High-end graphics cards are becoming particularly power hungry, as this chart by anandtech.com shows. The two current best-performance at a reasonable price-point video cards are the 8800GT by NVidia and Radeon 3870 by ATI. Even idling, these systems chew through an impressive amount of power — 165 W in the case of the NVidia product and 125 W for the ATI one. I don't know if anandtech.com's methodology is normalized for the efficiency of the power supply or not, but regardless they are burning a lot of power for doing next to nothing. Average residential electricity prices are up to 10.4 ¢/kW·h now in the US for 2006.
Let's assume that the lifetime of a card is always on at idle for two years. "Idle" in this case would basically extend to using any 2-D application, such as browsing the internet or using a word processor. Only 3-D accelerated games are going to stress these systems to any significant degree.
Video Card | NVidia 8800GT | ATI Radeon 3870 |
Initial Purchase Price | $260 | $255 |
Idle Power Consumption | 165 W | 125 W |
Expected Lifetime | 17500 hours | 17500 hours |
Lifetime Est. Power Consumption | 2187.5 kW·h | 2887.5 kW·h |
Lifetime Electricity Cost | $300.30 | $227.50 |
Total Cost | $560.30 | $482.50 |
As we can see, the operational cost of these two cards is roughly comparable to the purchase price. Even with the modern price of gasoline, automobiles don't have such a high proportion of their lifetime cost associated with fuel.
Both of these cards come with 512 MB of fast memory spread out over eight chips. However, a single buffer at 1280x1024 pixels with 32-bit resolution requires less than 6 MB of RAM, so there's no need to maintain all that memory powered on for the vast majority of computer applications. One chip should suffice for a triple buffered display.
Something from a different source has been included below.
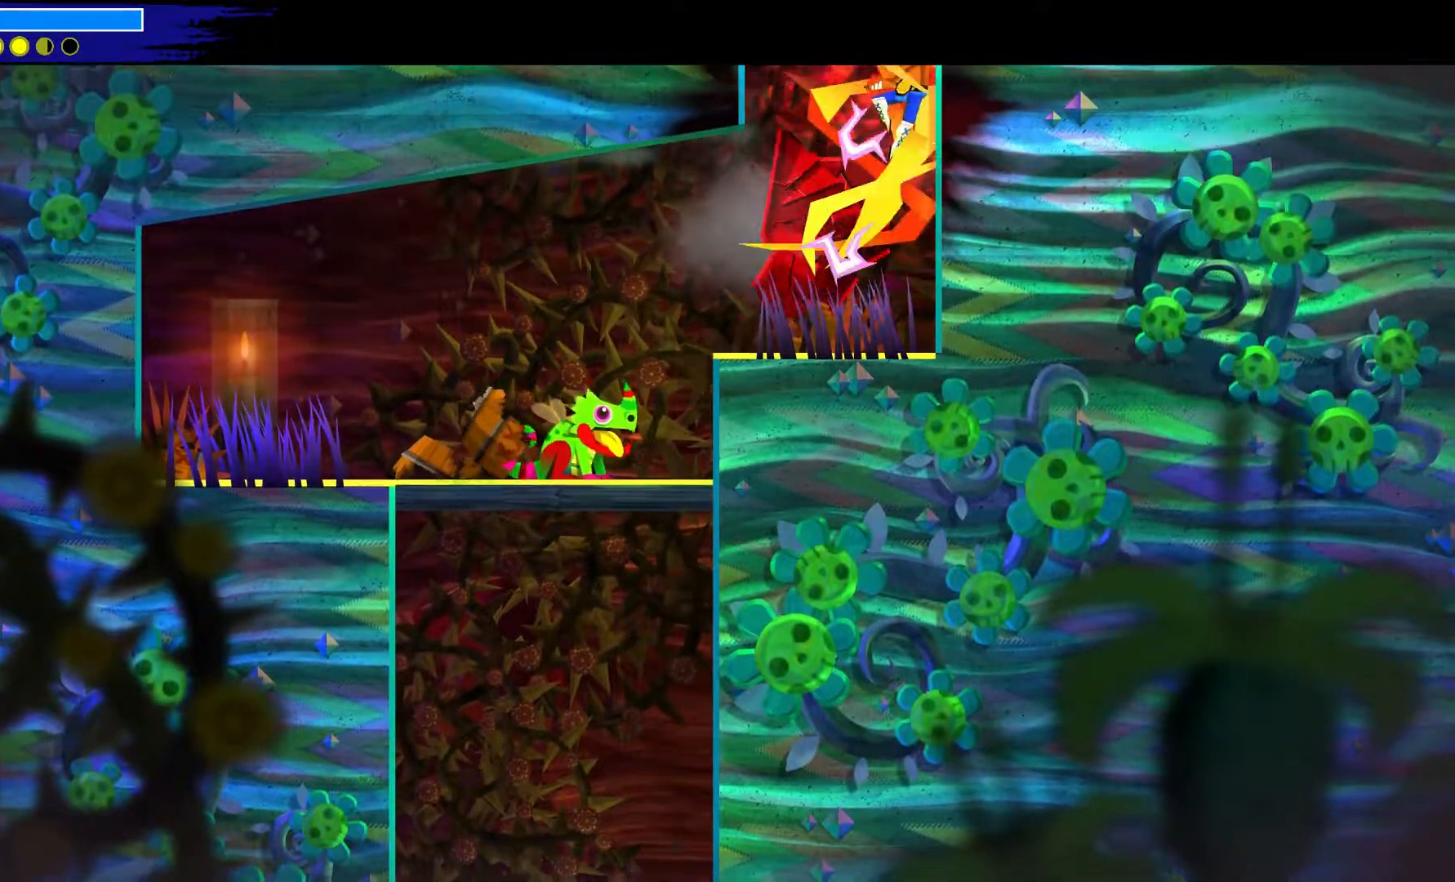
{"buttons": [], "left_stick": "down-right", "right_stick": "center", "events": [[300, "left_stick", "down-right"]]}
Similarly, it should be technically possible to clock down the processor and bus speeds dynamically to reduce the power consumption of the GPU. Alternatively, one could embed a slow GPU for 2D applications. Most motherboards are available with on-board video on the Northbridge chipset which is just fine for web browsing (useful if you ever want to flash the BIOS on your video card BTW). The marginal cost of on-board graphics is probably around $5 to the manufacturer.
I find it somewhat surprising that neither of the major graphics manufacturers have tried to radically improve the power performance of their cards. There is, potentially, a major competitive advantage to be had. For example, if ATI was to spend $5 per card and drop the idle power requirement to 1/8th that of the Nvidia model, and advertise that fact and the estimated savings aggressively, they could recapture a lot of the market share they've ceded since the heyday of the Radeon 9700 Pro.
2 comments:
AMD already uses the low-power secondary video hardware idea in their Puma laptop platform.
see for example
http://www.reghardware.co.uk/2008/05/23/amd_puma_june/
(late in the article they talk about letting the main GPU power down when running on batteries.)
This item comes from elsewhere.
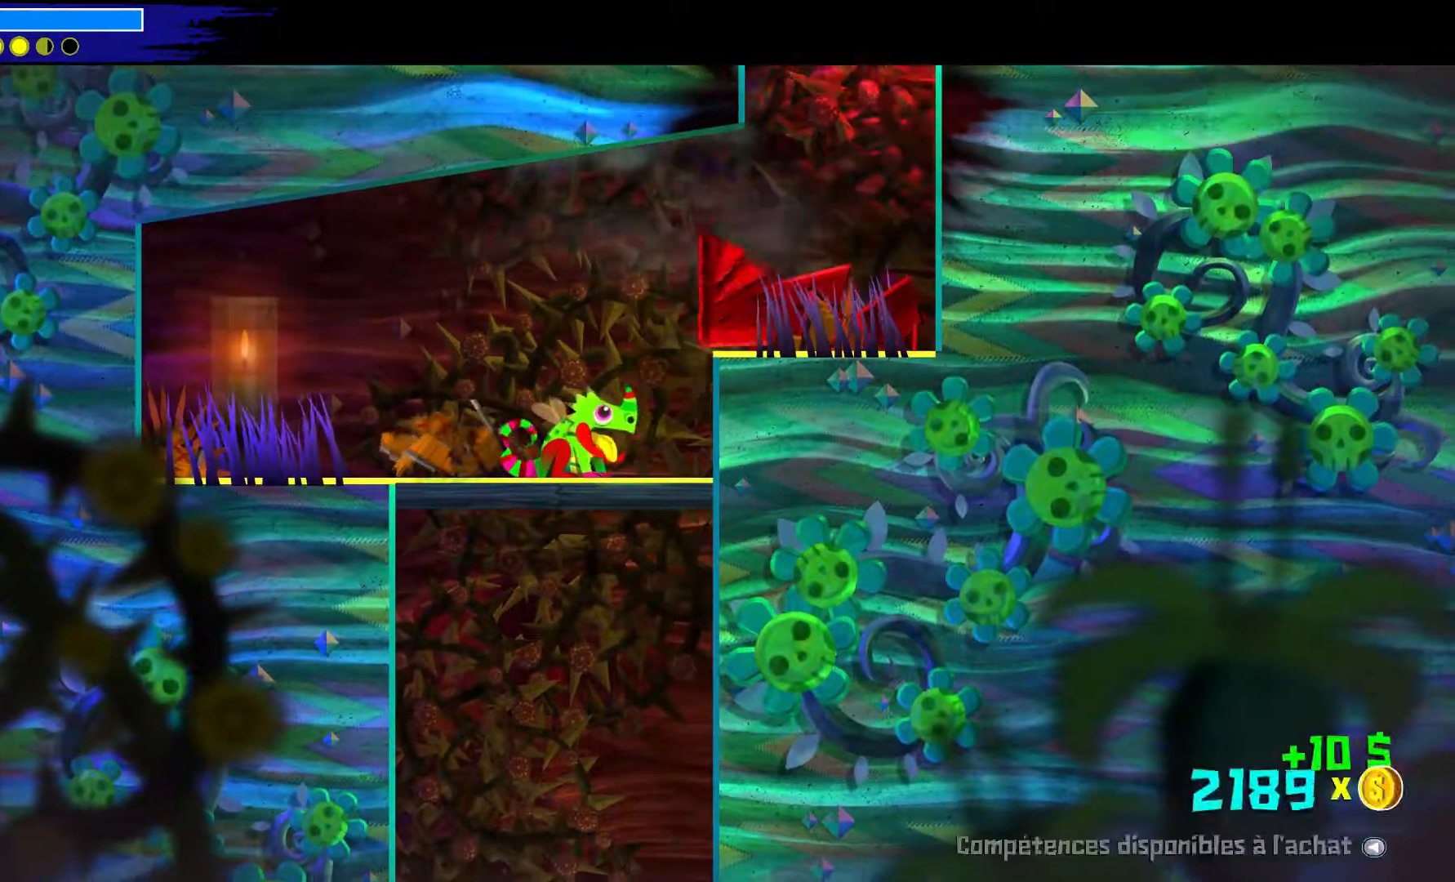
{"buttons": ["A"], "left_stick": "up-left", "right_stick": "center", "events": [[367, "A", "down"], [467, "left_stick", "up-left"]]}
Interesting thought about powering down all but one RAM chip, but that would make the transition slow because you'd need to copy a bunch of data around to get the stuff you need all on one DRAM chip. Also, you'd probably need two memory controllers, one low power and one normal. It's not just the framebuffer that's used in 2D mode, either. off-screen images are cached in video RAM. Fonts glyphs might be, too, depending on the driver/toolkit software architecture.
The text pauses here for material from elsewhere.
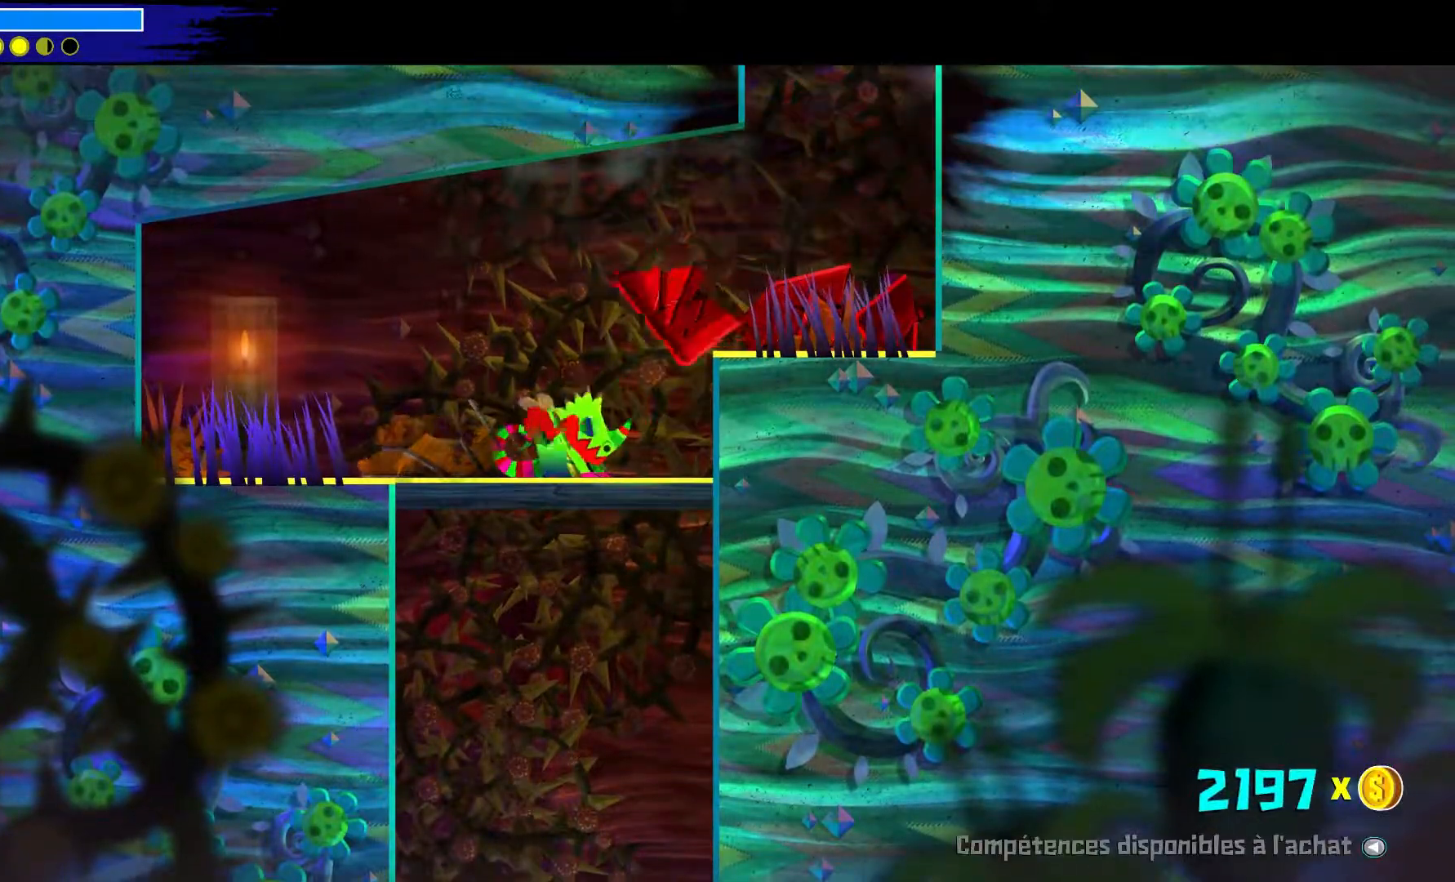
{"buttons": [], "left_stick": "up-left", "right_stick": "center", "events": [[367, "A", "up"]]}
But I totally agree with your overall point, that video cards are hogs, and I would really like to be able to have a fast vid card in my on-all-the-time computer without wasting 20W all the time.
Those figures look wrong. They look like total system numbers. The 9800gtx+ uses 60 W idle(at the plug) and I'm not aware of it introducing any new power saving mechanisms since 8800gtx.
All video cards have had a 2d mode for years now. They reduce the clock-frequency of the core and memory chips. Some of the newer cards switch of the die area dealing with shaders in 2d.